Now we can choose our hyper-parameters through repeated k-folds CV and fit our model, which we refer to as the Boosted Trees model.

# Set grid of tuning parameters to try. 
gbmGrid <- expand.grid(
  interaction.depth=c(1, 4, 6), 
  n.trees=c(100, 500),
  shrinkage=c(0.01, 0.1),
  n.minobsinnode=c(3, 10)
)

# Perform the grid search through repeated CV.
gbmFit <- train (
  cnt ~ temp + windspeed + hum + season + yr, 
  data=select(bikeTrain, -"weekday"),
  method="gbm",
  preProcess= c("center", "scale"),
  trControl = trCntrl,
  tuneGrid=gbmGrid
  )

Comparing the Models

With the repeated k-folds CV completed and our models fit, we can evaluate their performance in CV and on the withheld testing set.

Let’s evaluate their repeated k-folds CV performance first.

# Create a list of models and vector of model names.
modelList <- list(linMod1, linMod2, rfFit, gbmFit)
modelNames <- c("OLS", "Poisson Regression", "Random Forest", "Boosted Trees")

###
# Extract model performances and put them in a summary table.
###

cvRMSE <- unlist(
  sapply(
    sapply(
      sapply(modelList, FUN="[", "results"), 
      FUN=filter, RMSE==min(RMSE)), 
    FUN="[", "RMSE"
    )
  )

cvMAE <- unlist(
  sapply(
    sapply(
      sapply(modelList, FUN="[", "results"), 
      FUN=filter, MAE==min(MAE)), 
    FUN="[", "MAE"
    )
  )

cvRsquared <- unlist(
  sapply(
    sapply(
      sapply(modelList, FUN="[", "results"), 
      FUN=filter, Rsquared==max(Rsquared)), 
    FUN="[", "Rsquared"
    )
  )

# Create a data.frame of model performances.
cvPerformance <- data.frame(
  Model=modelNames,
  RMSE=cvRMSE,
  Rsq=cvRsquared,
  MAE=cvMAE
)

# Extract the best model's name and RMSE.
bestModelCV <- cvPerformance %>%
  mutate(Model = modelNames) %>%
  filter(RMSE == min(RMSE)) %>%
  select(Model, RMSE)
# Save the model name and RMSE to 2 decimal places as vairables.
bestModelNameCV <- bestModelCV$Model
bestRMSECV <- round(bestModelCV$RMSE, 2)

# Display the table in a neat format.
knitr::kable(
  cvPerformance,
  digits=2,
  caption="Table 3: Repeated k-folds CV Performance Summary",
  col.names=c("", "RMSE", "Rsquared", "MAE")
)
  RMSE Rsquared MAE
OLS 920.87 0.78 713.65
Poisson Regression 783.08 0.84 602.26
Random Forest 904.61 0.80 694.64
Boosted Trees 808.36 0.82 637.69

Table 3: Repeated k-folds CV Performance Summary

The best performing model in repeated k-folds CV is the Poisson Regression with an RMSE of 783.08. Usually, we would pick the best performing model here to test on the testing data, but we will compare them all this time.

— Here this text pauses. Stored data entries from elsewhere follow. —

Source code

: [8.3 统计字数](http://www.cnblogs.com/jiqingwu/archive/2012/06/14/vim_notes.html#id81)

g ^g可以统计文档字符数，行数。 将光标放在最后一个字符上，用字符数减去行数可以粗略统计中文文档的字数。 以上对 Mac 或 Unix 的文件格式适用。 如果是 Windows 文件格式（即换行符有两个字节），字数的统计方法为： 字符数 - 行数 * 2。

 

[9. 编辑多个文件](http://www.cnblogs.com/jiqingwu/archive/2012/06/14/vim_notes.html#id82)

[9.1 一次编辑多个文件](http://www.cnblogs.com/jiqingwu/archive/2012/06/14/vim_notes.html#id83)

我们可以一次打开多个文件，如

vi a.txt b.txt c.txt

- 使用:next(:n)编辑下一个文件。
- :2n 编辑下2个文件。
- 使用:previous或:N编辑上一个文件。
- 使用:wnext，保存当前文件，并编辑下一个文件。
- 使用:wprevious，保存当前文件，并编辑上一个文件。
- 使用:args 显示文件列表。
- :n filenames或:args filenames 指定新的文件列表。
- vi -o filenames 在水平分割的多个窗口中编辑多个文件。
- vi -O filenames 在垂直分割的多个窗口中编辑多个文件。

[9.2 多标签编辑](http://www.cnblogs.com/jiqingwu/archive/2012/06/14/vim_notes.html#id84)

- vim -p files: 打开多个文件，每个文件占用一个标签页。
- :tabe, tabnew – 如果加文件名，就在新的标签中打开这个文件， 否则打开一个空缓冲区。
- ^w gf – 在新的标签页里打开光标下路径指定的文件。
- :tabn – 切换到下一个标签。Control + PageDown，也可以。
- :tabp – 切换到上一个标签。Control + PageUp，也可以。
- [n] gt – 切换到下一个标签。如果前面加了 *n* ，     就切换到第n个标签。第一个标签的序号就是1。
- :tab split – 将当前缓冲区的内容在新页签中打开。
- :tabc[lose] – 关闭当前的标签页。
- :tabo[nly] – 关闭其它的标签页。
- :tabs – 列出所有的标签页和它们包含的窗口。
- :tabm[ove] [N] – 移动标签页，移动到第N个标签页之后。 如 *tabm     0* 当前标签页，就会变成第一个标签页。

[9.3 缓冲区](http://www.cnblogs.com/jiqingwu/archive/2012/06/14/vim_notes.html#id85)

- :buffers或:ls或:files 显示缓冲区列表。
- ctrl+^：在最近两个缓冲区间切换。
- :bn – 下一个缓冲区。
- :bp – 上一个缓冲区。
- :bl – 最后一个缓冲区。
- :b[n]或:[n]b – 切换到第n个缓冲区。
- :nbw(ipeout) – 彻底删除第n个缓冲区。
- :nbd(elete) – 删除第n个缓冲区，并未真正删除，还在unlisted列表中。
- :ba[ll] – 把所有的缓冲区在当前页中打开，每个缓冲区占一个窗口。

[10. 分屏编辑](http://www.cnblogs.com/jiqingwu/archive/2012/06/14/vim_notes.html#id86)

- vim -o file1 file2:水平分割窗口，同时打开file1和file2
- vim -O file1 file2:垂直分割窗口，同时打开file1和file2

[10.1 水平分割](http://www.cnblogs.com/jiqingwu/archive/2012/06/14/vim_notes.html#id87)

Now let’s look at their test set performance.

evaluatePeformance <- function(model, dataEval, target){
  ###
  # This function takes in a fit model, testing data (tibble), and a target
  # variable (string) and returns the performance.
  ###
  preds <- predict(model, newdata=dataEval)
  return(postResample(preds, pull(dataEval, target)))
}

# Get the test set performances.
testPerformances <- sapply(
  modelList, FUN=evaluatePeformance, dataEval=bikeTest, target="cnt"
  )
# Rename the columns with the model names.
colnames(testPerformances) <- modelNames

# Convert the table to data.frame.
testPerformances <- as.data.frame(t(testPerformances))

# Extract the best model's name and RMSE.
bestModel <- testPerformances %>%
  mutate(Model = modelNames) %>%
  filter(RMSE == min(RMSE)) %>%
  select(Model, RMSE)
# Save the model name and RMSE to 2 decimal places as vairables.
bestModelName <- bestModel$Model
bestRMSE <- round(bestModel$RMSE, 2)

# Display the table in a neat format.
knitr::kable(
  testPerformances,
  digits=2,
  caption="Table 4: Test Set Performance Summary",)
  RMSE Rsquared MAE
OLS 891.33 0.84 681.45
Poisson Regression 765.03 0.86 592.32
Random Forest 940.55 0.79 748.84
Boosted Trees 927.17 0.81 727.03

Table 4: Test Set Performance Summary

The best performing model on the testing set is the Poisson Regression with an RMSE of 765.03.